_What is needed_: Copy the lines below verbatim, starting at the line with "51 min 31 s." and ending at the line with "The time is 2 h 33 min", and omit the pictures.

_Data supplied_:
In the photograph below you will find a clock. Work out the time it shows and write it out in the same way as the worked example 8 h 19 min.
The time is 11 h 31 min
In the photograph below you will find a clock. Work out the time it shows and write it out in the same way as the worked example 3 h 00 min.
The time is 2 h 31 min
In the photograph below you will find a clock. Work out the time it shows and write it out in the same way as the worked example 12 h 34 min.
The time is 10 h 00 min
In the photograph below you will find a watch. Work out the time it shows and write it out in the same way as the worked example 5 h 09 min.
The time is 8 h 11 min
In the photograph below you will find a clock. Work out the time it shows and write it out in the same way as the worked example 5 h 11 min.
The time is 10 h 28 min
...
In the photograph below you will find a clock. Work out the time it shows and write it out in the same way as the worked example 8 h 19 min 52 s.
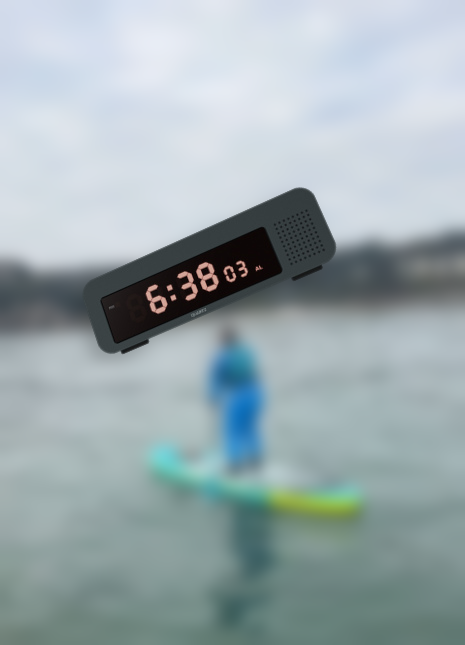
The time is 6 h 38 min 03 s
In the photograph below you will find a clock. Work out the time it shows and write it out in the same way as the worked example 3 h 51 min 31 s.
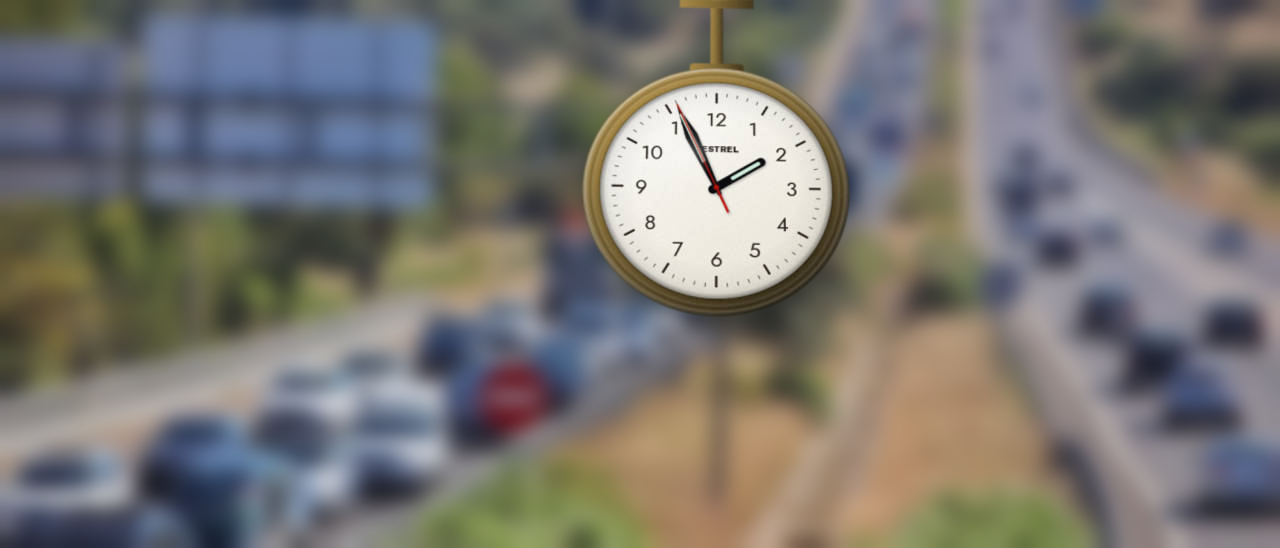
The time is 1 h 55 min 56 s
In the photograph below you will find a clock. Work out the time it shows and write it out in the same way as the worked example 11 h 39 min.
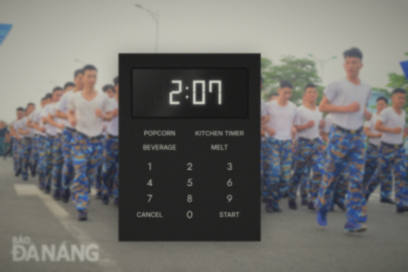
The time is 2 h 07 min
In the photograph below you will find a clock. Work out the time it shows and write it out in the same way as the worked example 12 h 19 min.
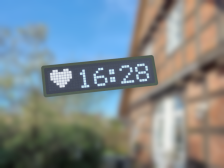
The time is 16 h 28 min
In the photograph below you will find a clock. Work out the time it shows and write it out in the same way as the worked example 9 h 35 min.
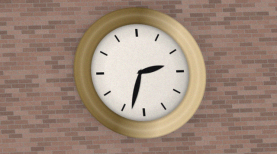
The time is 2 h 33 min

_Complete answer_:
In the photograph below you will find a clock. Work out the time it shows and write it out in the same way as the worked example 3 h 51 min 31 s.
The time is 1 h 55 min 56 s
In the photograph below you will find a clock. Work out the time it shows and write it out in the same way as the worked example 11 h 39 min.
The time is 2 h 07 min
In the photograph below you will find a clock. Work out the time it shows and write it out in the same way as the worked example 12 h 19 min.
The time is 16 h 28 min
In the photograph below you will find a clock. Work out the time it shows and write it out in the same way as the worked example 9 h 35 min.
The time is 2 h 33 min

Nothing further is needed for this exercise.